In summary, the first intent of my response was to especially focus the attention of the scientific community on Lewin's continued silence about the scientific evidences for creation and the falsification test. The second intent was to emphasize that, in the case of my research, there had been no attempt within the scientific community to "flock to the sites of the evidence and work earnestly to . . . 'falsify' . . . this new evidence" as Scott and Cole assured would be the case if "even one of the creationists' basic assumptions or concepts were supported by empirical evidence . . ."

By refusing to publish my response the editor of Science effectively allied himself with Lewin and decided to stonewall the entire matter. Perhaps he felt secure in believing that his decision would never become known to the scientific community, or if it did, that he would have their full support in taking action to suppress dissent about such an unpopular cause. Whatever the reason, both the editor of Science and Lewin have shown how confirmed evolutionists can use the power of the Establishment to prevent free and open discussion of the published evidences for creation, evidences that most clearly and directly falsify the basic premise of the general theory of evolution.

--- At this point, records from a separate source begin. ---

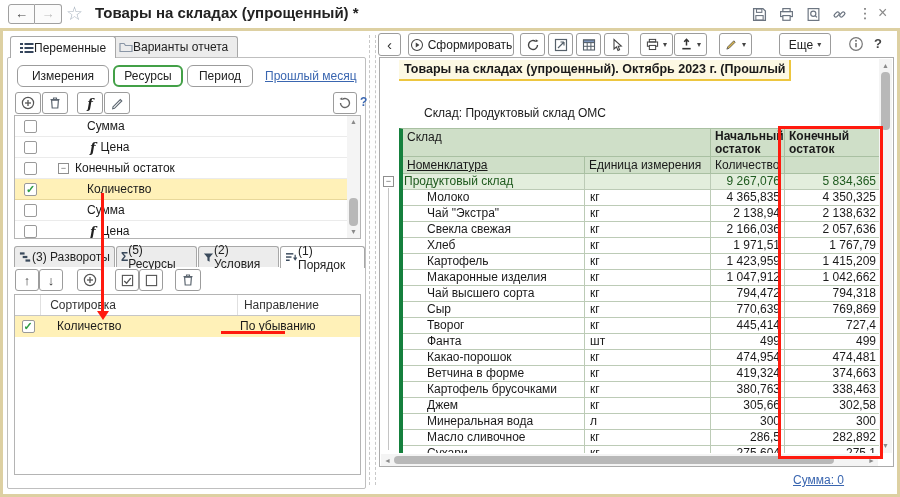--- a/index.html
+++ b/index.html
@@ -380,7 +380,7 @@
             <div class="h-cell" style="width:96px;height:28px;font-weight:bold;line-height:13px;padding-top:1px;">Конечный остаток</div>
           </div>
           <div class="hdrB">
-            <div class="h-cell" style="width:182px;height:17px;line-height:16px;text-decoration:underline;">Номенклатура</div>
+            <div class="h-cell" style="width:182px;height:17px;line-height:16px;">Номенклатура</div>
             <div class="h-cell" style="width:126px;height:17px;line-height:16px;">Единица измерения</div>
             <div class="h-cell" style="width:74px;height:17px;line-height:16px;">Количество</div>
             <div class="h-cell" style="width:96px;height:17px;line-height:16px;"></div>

Part of the Affirmation of Freedom of Inquiry discussed in the Overview says "that the search for knowledge and understanding of the physical universe ... should be conducted under conditions of intellectual freedom ..." and "that freedom of inquiry and dissemination of ideas require that those so engaged be free to search where their inquiry leads, free to travel and free to publish their findings without political censorship and without fear of retribution in consequence of unpopularity of their conclusions." The reader may decide whether the editor of Science followed the principles of this Affirmation.